• _TASKS TO CARRY OUT_
1. In the Flogometer post, how many lines should the first page of a properly formatted novel manuscript contain?
2. Extend the Flogometer post with a few more sentences that follow on from its final line.

** EXTRACT follows **

Ah, it's good to be back to flogging again. My Gundown giveaway isn't getting the downloads I'd hoped for, but they are happening slowly. I hope you'll consider it--the page with download links is here.
Submissions welcome. If you’d like a fresh look at your opening chapter or prologue, please email your submission to me re the directions at the bottom of this post.
The Flogometer challenge: can you craft a first page that compels me to turn to the next page? Caveat: Please keep in mind that this is entirely subjective.
Note: all the Flogometer posts are here.
What's a first page in publishingland? In a properly formatted novel manuscript (double-spaced, 1-inch margins, 12-point type, etc.) there should be about 16 or 17 lines on the first page (first pages of chapters/prologues start about 1/3 of the way down the page). Directions for submissions are below—they include a request to post the rest of the chapter, but that’s optional.
A word about the line-editing in these posts: it’s “one-pass” editing, and I don’t try to address everything, which is why I appreciate the comments from the FtQ tribe. In a paid edit, I go through each manuscript three times.
Before you rip into today’s submission, consider this checklist of first-page ingredients from my book, Mastering the Craft of Compelling Storytelling. While it's not a requirement that all of these elements must be on the first page, they can be, and I think you have the best chance of hooking a reader if they are.
Download a free PDF copy here.
Were I you, I'd examine my first page in the light of this list before submitting to the Flogometer. I use it on my own work.

** End of EXTRACT **
** DATA BELOW follows **

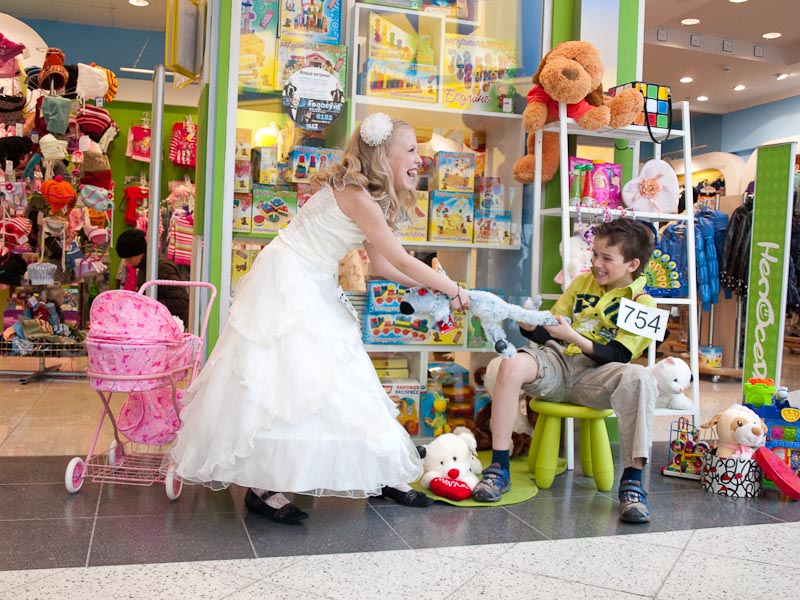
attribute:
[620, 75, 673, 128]
toy — on white shelf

** End of DATA BELOW **

• _ANSWERS FOR THIS EXERCISE_
1. About 16 or 17 lines.

2.
A First-page Checklist
- It begins to engage the reader with the character
- Something is wrong/goes wrong or challenges the character
- The character desires something.
- The character takes action. Can be internal or external action: thoughts, deeds, emotions. This does NOT include musing about whatever.
- There’s enough of a setting to orient the reader as to where things are happening.
- It happens in the NOW of the story.
- Backstory? What backstory? We’re in the NOW of the story.
- Set-up? What set-up? We’re in the NOW of the story.
- The one thing it must do: raise a story question.
Caveat: a first page can succeed without including all of these possibilities. They are simply tools you can use. In particular, a strong first-person voice with the right content can raise powerful story questions and a create page turn without doing all of the above. On the other hand, testing pages with the checklist no matter where they are in a story can help identify where a narrative lags and why it does.
Tony sends the first chapter of a novella, Kelly’s Curse.. The rest of the submission follows the break.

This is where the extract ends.